### Aim 1
From the forum thread on Morrissey's unheard Bonfire songs, list every song title it mentions, each once.
### Aim 2
Pick up the forum thread on Morrissey's unheard Bonfire songs right after its final post and write the next reply.

### Excerpt

Morrissey and Sam Rayner on the Bonfire songs we've yet to hear...

Mike Rourke

Well-Known Member
I've just been looking at last year's interview.
It appears a lot of the supposed highlights are songs we've yet to hear. Most of these quotes are Sam's.
- 'Ha Ha Harlem' is the song easiest to imagine live. It has a lot of lyrics and a lot of musical changes. You also use very high falsetto. I think some people were wondering if you could even sing that way any more. Musically, it is phenomenal,
- M 'I felt scorched by 'Ha Ha Harlem' … we all just looked at each other in astonishment saying 'where the hell did THAT come from?'. 'Ha ha Harlem / where they want to keep you OUT OF YOUR MIND!" … the bass is a ferocious rasp … distorted at times …'
- - 'My Funeral' is beautiful and quite folksy in a 'Half A Person' way … and again … you mention Dwight Frye and Bruce Lee and it's humorously sad. I think this type of song is what you are best at.
- - I Ex-Love You' does unmistakably have a certain Smiths sound.
- The best two tracks are the final two in my opinion, 'Sure Enough, The Telephone Rings' and 'Saint In A Stained Glass Window'. They are so physical that it almost becomes exhausting, and the choirs are … are they real people?
_ _ _ _

A bit worrying that Telephone is described as one of the best two. Not sure if the quote means there's a choir on that one as well as 'Saint'. Wonder what kind of choir. Children's? Interesting that I Ex Love You is described as having a Smiths sound. Would have assumed that Rebels was the most Smithsy.
My Funeral sounds really promising, too.
 

Ketamine Sun

Now, today, tomorrow and always
I've just been looking at last year's interview.
It appears a lot of the supposed highlights are songs we've yet to hear. Most of these quotes are Sam's.
- 'Ha Ha Harlem' is the song easiest to imagine live. It has a lot of lyrics and a lot of musical changes. You also use very high falsetto. I think some people were wondering if you could even sing that way any more. Musically, it is phenomenal,
- M 'I felt scorched by 'Ha Ha Harlem' … we all just looked at each other in astonishment saying 'where the hell did THAT come from?'. 'Ha ha Harlem / where they want to keep you OUT OF YOUR MIND!" … the bass is a ferocious rasp … distorted at times …'
- - 'My Funeral' is beautiful and quite folksy in a 'Half A Person' way … and again … you mention Dwight Frye and Bruce Lee and it's humorously sad. I think this type of song is what you are best at.
- - I Ex-Love You' does unmistakably have a certain Smiths sound.
- The best two tracks are the final two in my opinion, 'Sure Enough, The Telephone Rings' and 'Saint In A Stained Glass Window'. They are so physical that it almost becomes exhausting, and the choirs are … are they real people?
_ _ _ _

A bit worrying that Telephone is described as one of the best two. Not sure if the quote means there's a choir on that one as well as 'Saint'. Wonder what kind of choir. Children's? Interesting that I Ex Love You is described as having a Smiths sound. Would have assumed that Rebels was the most Smithsy.
My Funeral sounds really promising, too.

I think, as enthusiastic as Sam and even M are
at selling these songs, it may be best to wait and actually hear the studio versions to make one’s own judgment.

but will we even hear this record by the UK dates? Maybe a winter release :( hope I’m wrong.

### Supplied material
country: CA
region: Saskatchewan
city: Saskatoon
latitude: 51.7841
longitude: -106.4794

...

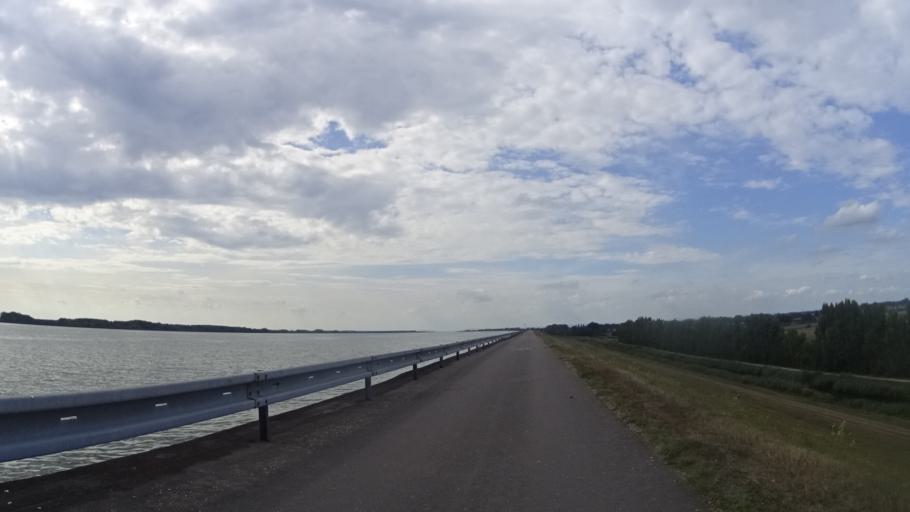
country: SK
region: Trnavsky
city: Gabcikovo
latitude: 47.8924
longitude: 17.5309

---

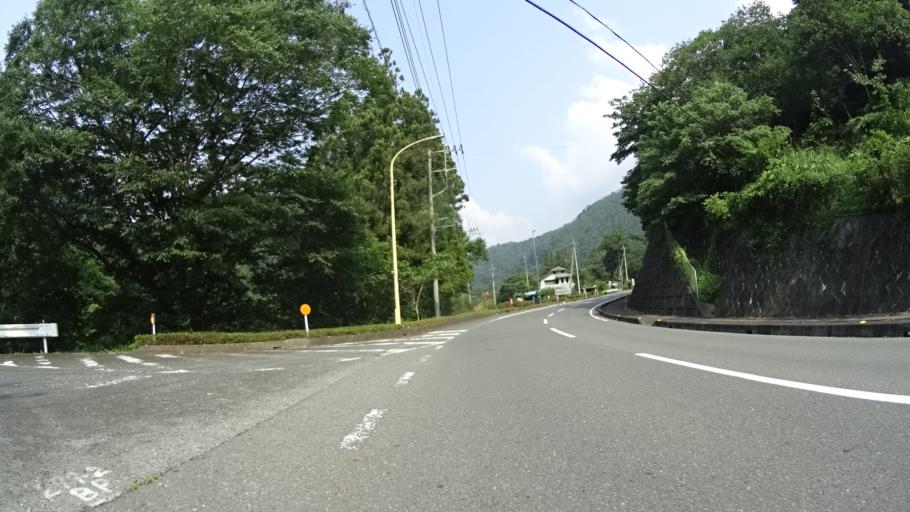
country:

### Written response 1
- Ha Ha Harlem
- My Funeral
- Half A Person
- I Ex-Love You
- Sure Enough, The Telephone Rings
- Saint In A Stained Glass Window
- Rebels

### Written response 2
Dirk Blaggard

Well-Known Member
I've just been looking at last year's interview.
It appears a lot of the supposed highlights are songs we've yet to hear. Most of these quotes are Sam's.
- 'Ha Ha Harlem' is the song easiest to imagine live. It has a lot of lyrics and a lot of musical changes. You also use very high falsetto. I think some people were wondering if you could even sing that way any more. Musically, it is phenomenal,
- M 'I felt scorched by 'Ha Ha Harlem' … we all just looked at each other in astonishment saying 'where the hell did THAT come from?'. 'Ha ha Harlem / where they want to keep you OUT OF YOUR MIND!" … the bass is a ferocious rasp … distorted at times …'
- - 'My Funeral' is beautiful and quite folksy in a 'Half A Person' way … and again … you mention Dwight Frye and Bruce Lee and it's humorously sad. I think this type of song is what you are best at.
- - I Ex-Love You' does unmistakably have a certain Smiths sound.
- The best two tracks are the final two in my opinion, 'Sure Enough, The Telephone Rings' and 'Saint In A Stained Glass Window'. They are so physical that it almost becomes exhausting, and the choirs are … are they real people?
_ _ _ _

A bit worrying that Telephone is described as one of the best two. Not sure if the quote means there's a choir on that one as well as 'Saint'. Wonder what kind of choir. Children's? Interesting that I Ex Love You is described as having a Smiths sound. Would have assumed that Rebels was the most Smithsy.
My Funeral sounds really promising, too.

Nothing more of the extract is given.